This Friday March 22, 2013 I am going to have whats called "Neurology Psychological Testing" done because of my ongoing and declining short term memory loss.
I have read on forums others have this too. I don't buy the fact that I am 40 and it comes with age.
I have good long term memory. I remember things dating back to 4 years old. And I try to remember those memories and childhood memories so I don't forget.
What is happening to me is short term memory loss. And its very weird. My wife will say to me. Oh can you go to the store (1 km from the house). Sure. I leave, drive to store. Walk in front door and haven't a clue why I am there. I walk through the isles desperately trying to see something that may make me remember. And I don't. I get emotional about it and call my wife who tells me why I am there. It s very scary. I don't think this should be happening. Another example is going to my basement for laundry. Down 2 flights of stairs. Walk into laundry room. Not a clue why I am there.

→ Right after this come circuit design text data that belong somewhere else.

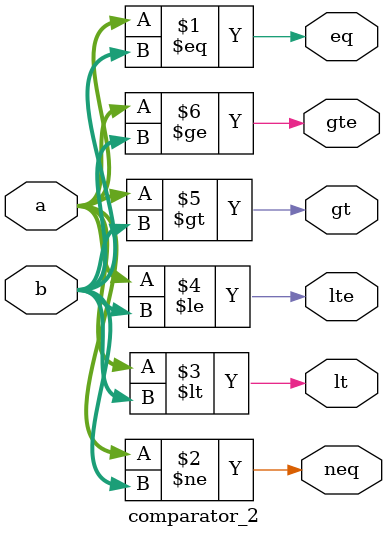
<source format=sv>
module comparator_2 #(parameter N = 8)
							(input logic [N-1:0] a, b,
							 output logic eq, neq, lt, lte, gt, gte);
							 						 
	assign eq = (a == b);
	assign neq = (a != b);
	assign lt = (a < b);
	assign lte = (a <= b);
	assign gt = (a > b);
	assign gte = (a >= b);
endmodule
</source>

What is really weird....I will remember this incident some 2 weeks later. It will pop in my head. I have discussed this with my neurosurgeon. Awesome guy BTW. And he requested a test. I thought it would be a simple memory test. Well its not its an 8 hour examination all day. I am not sure what they are going to ask and why....but I don't relish the fact of looking at ink blots. I have no idea what this test entails or what they will ask.
I am kinda nervous. I don't think its Dr.Fraser Crane sitting me on a couch. Nor do I think its Patch Adams assessing me with a rubber clown nose. I hope he is not going to ask me if I ate paint chips as a kid, LOL
My test is Friday. I hope they can figure out why this is happening to me. I hope they do not diagnose me with something else. I have enough going on...lol I think ill pray and hope for the best.